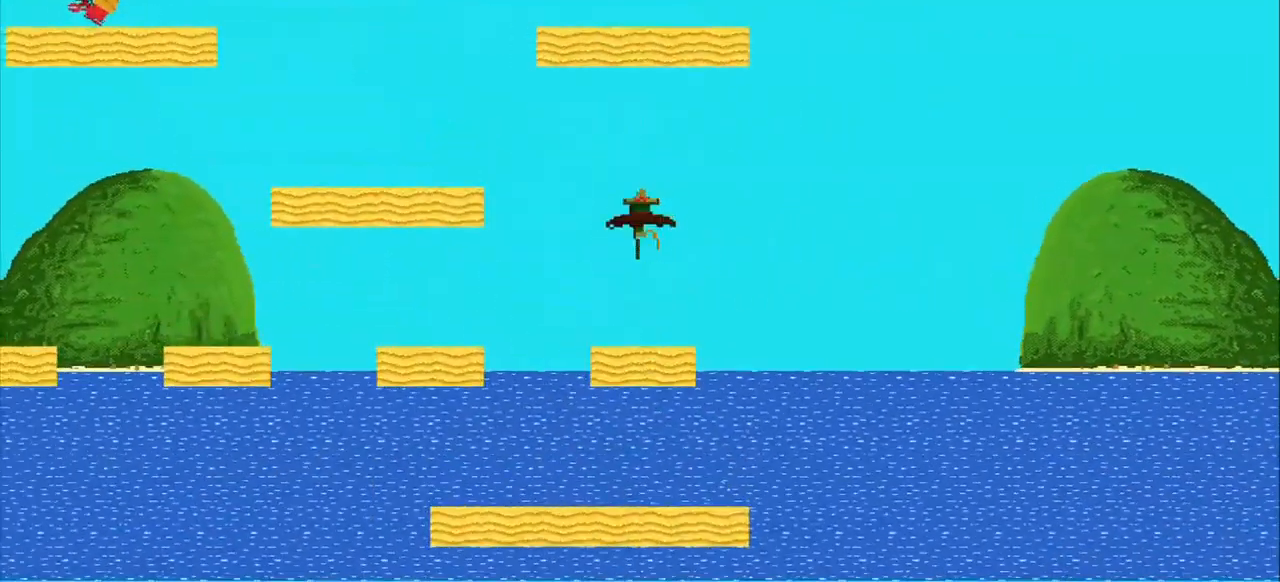
{"dt_ms": 500, "buttons": ["CROSS"], "left_stick": "left", "events": [[42, "left_stick", "center"], [292, "left_stick", "left"], [500, "CROSS", "down"]]}
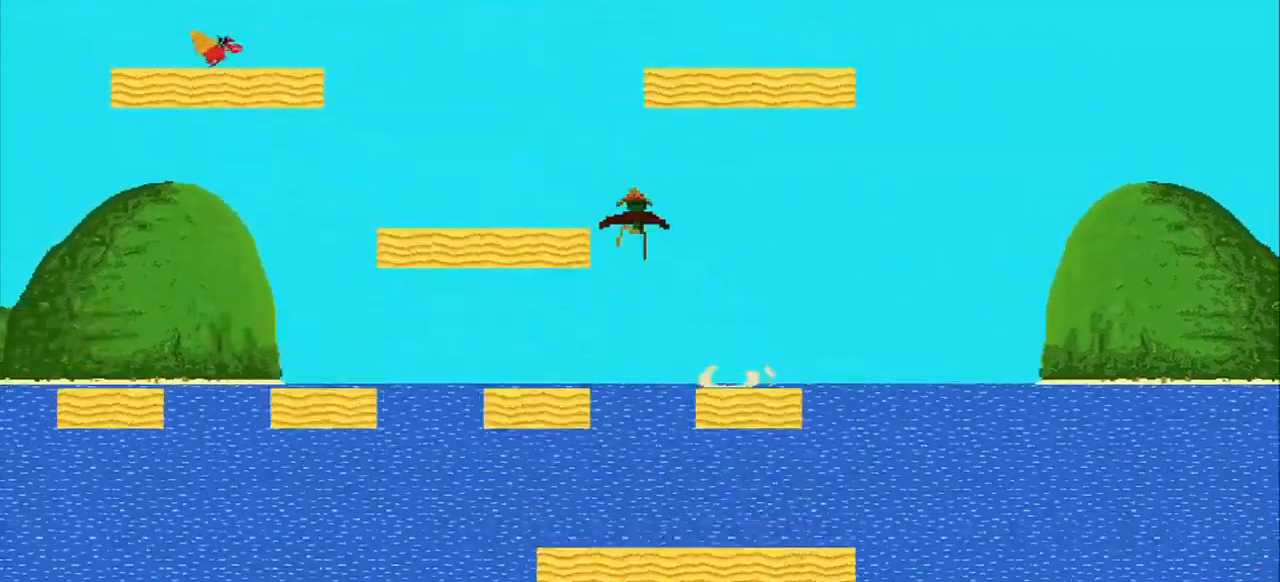
{"dt_ms": 500, "buttons": [], "left_stick": "center", "events": [[83, "CROSS", "up"], [458, "left_stick", "center"]]}
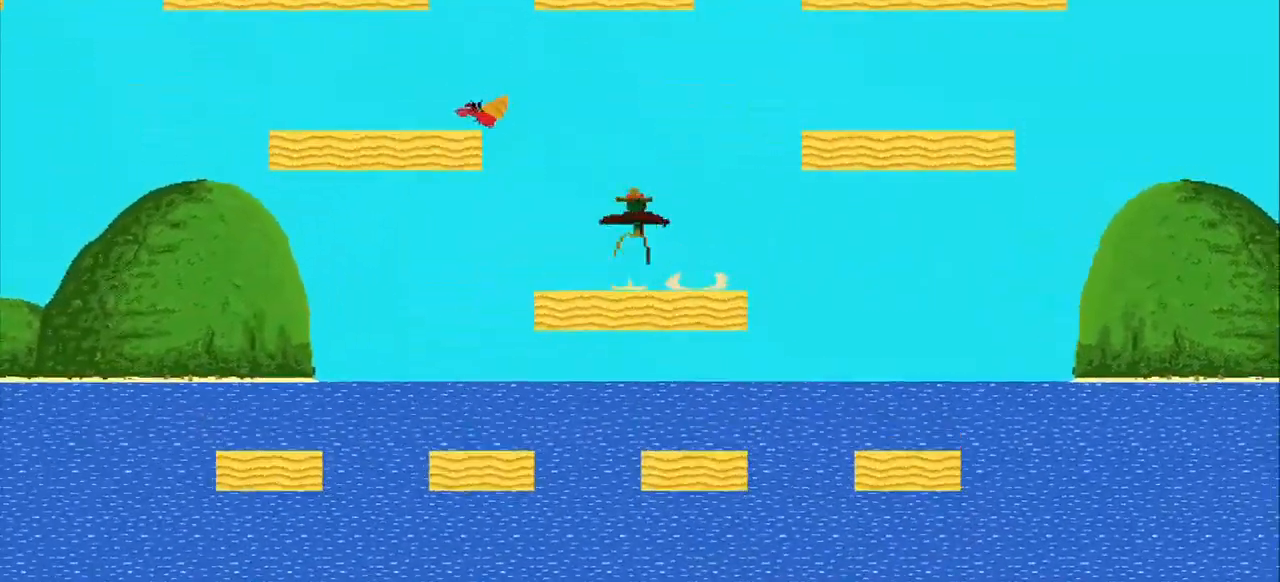
{"dt_ms": 500, "buttons": ["CROSS"], "left_stick": "right", "events": [[42, "left_stick", "right"], [500, "CROSS", "down"]]}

GOAL OF THE EXERCISE:
Word for word, repeat the data above with the pictures left out.

ANSWER AREA:
{"dt_ms": 500, "buttons": ["CROSS"], "left_stick": "left", "events": [[42, "left_stick", "center"], [292, "left_stick", "left"], [500, "CROSS", "down"]]}
{"dt_ms": 500, "buttons": [], "left_stick": "center", "events": [[83, "CROSS", "up"], [458, "left_stick", "center"]]}
{"dt_ms": 500, "buttons": ["CROSS"], "left_stick": "right", "events": [[42, "left_stick", "right"], [500, "CROSS", "down"]]}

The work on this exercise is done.